Is it a good thing for you to take a $100 bill out of your wallet and give it to your charity?

Of course it is. You worked hard for that money, and you decided to send it somewhere to put that money to work for something you believe in. The organization has more money to accomplish its goals, and anyone who is helped by that organization is better off because of the donation.

Now let me ask you a similar, but fundamentally very different question:

Is it a good thing for you to go into someone else’s wallet when they aren’t looking, take out $100 without their consent, and give that money to your charity?

The outcome of this scenario is no different from the first. To quote myself: The organization has more money to accomplish its goals, and anyone who is helped by that organization is better off because of the donation.

Isn’t this morally correct? We all learned during our childhood it’s okay to rob from the rich as long as you give it to the poor. Thanks Robin Hood. (especially the Disney Robin Hood with the animals, that movie was awesome!)

Wait, did you say rob? As in stealing? Maybe that’s not so “right” after all.

government imposed compassion

When the government takes your money and spends it on the social programs they deem necessary (despite how you feel about it), this is fundamentally identical to someone going into your wallet and sending your money to a charity of their choice.

Don’t get me wrong; the government performs some necessary functions and deserves some of our money. There’s no question we need a federal government. The problem is when people mistake public policy for personal compassion. Voting for politicians who want to raise taxes to pay for social programs is not a substitute for the personal compassion of spending your own time or money helping others.

Penn from the group Penn and Teller wrote an opinion piece on CNN and part of it perfectly describes how I feel:

It’s amazing to me how many people think that voting to have the government give poor people money is compassion.
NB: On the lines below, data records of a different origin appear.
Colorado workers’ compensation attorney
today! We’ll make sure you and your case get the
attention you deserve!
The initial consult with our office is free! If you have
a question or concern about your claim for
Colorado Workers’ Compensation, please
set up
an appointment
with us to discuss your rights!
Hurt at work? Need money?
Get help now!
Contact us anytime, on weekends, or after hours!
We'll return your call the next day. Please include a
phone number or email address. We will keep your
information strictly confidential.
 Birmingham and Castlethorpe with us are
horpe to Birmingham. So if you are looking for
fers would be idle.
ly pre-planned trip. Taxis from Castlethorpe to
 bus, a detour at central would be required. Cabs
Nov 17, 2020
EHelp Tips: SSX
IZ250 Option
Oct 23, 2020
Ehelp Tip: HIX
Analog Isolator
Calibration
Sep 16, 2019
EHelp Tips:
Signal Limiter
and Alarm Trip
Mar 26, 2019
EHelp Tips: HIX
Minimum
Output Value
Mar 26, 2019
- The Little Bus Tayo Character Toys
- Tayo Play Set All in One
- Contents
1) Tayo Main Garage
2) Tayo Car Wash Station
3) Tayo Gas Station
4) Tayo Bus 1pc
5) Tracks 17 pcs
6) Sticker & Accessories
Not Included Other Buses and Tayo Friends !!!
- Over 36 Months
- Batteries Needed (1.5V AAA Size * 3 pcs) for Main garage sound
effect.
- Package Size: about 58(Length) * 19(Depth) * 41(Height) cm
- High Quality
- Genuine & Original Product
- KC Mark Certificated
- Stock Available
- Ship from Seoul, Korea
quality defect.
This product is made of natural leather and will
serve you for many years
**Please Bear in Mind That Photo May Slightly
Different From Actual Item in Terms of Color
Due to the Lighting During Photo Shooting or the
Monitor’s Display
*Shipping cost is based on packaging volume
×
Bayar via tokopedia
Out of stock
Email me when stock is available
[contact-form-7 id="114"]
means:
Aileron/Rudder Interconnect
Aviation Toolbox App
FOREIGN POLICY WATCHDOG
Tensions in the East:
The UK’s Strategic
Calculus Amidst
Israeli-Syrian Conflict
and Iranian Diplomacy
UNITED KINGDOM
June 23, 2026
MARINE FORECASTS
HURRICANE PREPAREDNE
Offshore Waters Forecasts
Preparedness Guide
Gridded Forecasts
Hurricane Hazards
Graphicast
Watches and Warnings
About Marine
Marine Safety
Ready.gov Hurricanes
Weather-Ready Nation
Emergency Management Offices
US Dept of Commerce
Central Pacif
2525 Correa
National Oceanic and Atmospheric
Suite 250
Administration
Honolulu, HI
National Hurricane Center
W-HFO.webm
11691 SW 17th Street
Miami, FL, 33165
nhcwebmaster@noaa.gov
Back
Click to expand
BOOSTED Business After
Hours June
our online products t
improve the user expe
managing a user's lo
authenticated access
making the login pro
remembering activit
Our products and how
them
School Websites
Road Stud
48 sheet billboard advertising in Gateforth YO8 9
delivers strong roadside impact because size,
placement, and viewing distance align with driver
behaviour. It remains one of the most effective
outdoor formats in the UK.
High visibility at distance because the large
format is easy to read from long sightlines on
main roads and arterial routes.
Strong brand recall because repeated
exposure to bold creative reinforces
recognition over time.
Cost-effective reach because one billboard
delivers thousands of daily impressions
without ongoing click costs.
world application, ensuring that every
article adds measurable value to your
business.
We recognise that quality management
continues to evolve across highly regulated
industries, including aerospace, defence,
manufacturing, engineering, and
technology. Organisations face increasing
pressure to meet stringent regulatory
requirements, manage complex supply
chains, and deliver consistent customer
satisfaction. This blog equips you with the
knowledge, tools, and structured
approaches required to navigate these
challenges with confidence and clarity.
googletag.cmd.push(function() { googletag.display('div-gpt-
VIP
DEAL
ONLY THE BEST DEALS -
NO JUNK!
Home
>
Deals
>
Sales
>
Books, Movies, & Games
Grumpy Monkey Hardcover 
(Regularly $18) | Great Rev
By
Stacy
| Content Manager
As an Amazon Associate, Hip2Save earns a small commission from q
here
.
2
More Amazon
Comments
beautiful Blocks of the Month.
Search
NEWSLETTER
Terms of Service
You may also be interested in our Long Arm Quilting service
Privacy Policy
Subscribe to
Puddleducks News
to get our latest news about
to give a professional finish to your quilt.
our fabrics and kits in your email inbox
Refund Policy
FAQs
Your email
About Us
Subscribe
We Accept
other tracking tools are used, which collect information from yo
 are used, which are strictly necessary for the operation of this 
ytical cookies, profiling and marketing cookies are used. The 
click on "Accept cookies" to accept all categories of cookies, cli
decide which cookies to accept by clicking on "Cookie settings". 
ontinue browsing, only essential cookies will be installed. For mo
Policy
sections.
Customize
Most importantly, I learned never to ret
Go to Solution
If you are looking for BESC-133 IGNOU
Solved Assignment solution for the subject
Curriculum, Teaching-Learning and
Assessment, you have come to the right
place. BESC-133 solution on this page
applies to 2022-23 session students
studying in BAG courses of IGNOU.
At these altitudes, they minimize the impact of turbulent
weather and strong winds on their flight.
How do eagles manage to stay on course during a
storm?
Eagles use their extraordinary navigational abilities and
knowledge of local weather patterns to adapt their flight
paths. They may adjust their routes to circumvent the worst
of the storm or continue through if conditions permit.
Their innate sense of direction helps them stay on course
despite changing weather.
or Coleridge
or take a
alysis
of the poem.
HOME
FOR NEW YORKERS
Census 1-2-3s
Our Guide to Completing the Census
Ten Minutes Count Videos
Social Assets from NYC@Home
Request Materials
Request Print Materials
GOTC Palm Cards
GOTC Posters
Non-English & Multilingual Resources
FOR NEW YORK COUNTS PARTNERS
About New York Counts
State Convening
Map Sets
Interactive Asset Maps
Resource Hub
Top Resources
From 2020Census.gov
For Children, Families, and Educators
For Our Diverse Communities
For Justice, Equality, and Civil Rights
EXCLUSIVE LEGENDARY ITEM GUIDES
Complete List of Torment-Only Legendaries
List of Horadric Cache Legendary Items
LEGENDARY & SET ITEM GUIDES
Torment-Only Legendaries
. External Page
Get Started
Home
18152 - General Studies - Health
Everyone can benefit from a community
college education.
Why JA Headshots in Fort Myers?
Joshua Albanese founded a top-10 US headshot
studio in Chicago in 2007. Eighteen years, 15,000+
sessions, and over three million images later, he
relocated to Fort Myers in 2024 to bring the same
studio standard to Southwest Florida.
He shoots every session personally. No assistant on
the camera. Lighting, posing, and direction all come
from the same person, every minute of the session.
Helping poor and suffering people is compassion. Voting for our government to use guns to give money to help poor and suffering people is immoral self-righteous bullying laziness.

People need to be fed, medicated, educated, clothed, and sheltered, and if we’re compassionate we’ll help them, but you get no moral credit for forcing other people to do what you think is right. There is great joy in helping people, but no joy in doing it at gunpoint.

People try to argue that government isn’t really force. You believe that? Try not paying your taxes. (This is only a thought experiment — suggesting on CNN.com that someone not pay his or her taxes is probably a federal offense, and I’m a nut, but I’m not crazy.). When they come to get you for not paying your taxes, try not going to court. Guns will be drawn. Government is force — literally, not figuratively.

Public policy is not, nor will it ever be, a replacement for personal charity and compassion. If you want to do some research on the subject, I highly recommend the book “Who Really Cares” by Arthur C. Brooks. Voluntary charity is better for the person receiving the help, the person giving the help, and the entire nation.

We, as a nation, need to take more personal responsibility for doing what’s right and stop relying on Washington D.C. to do it for us. When have they ever gotten anything right in the last 80 years anyway?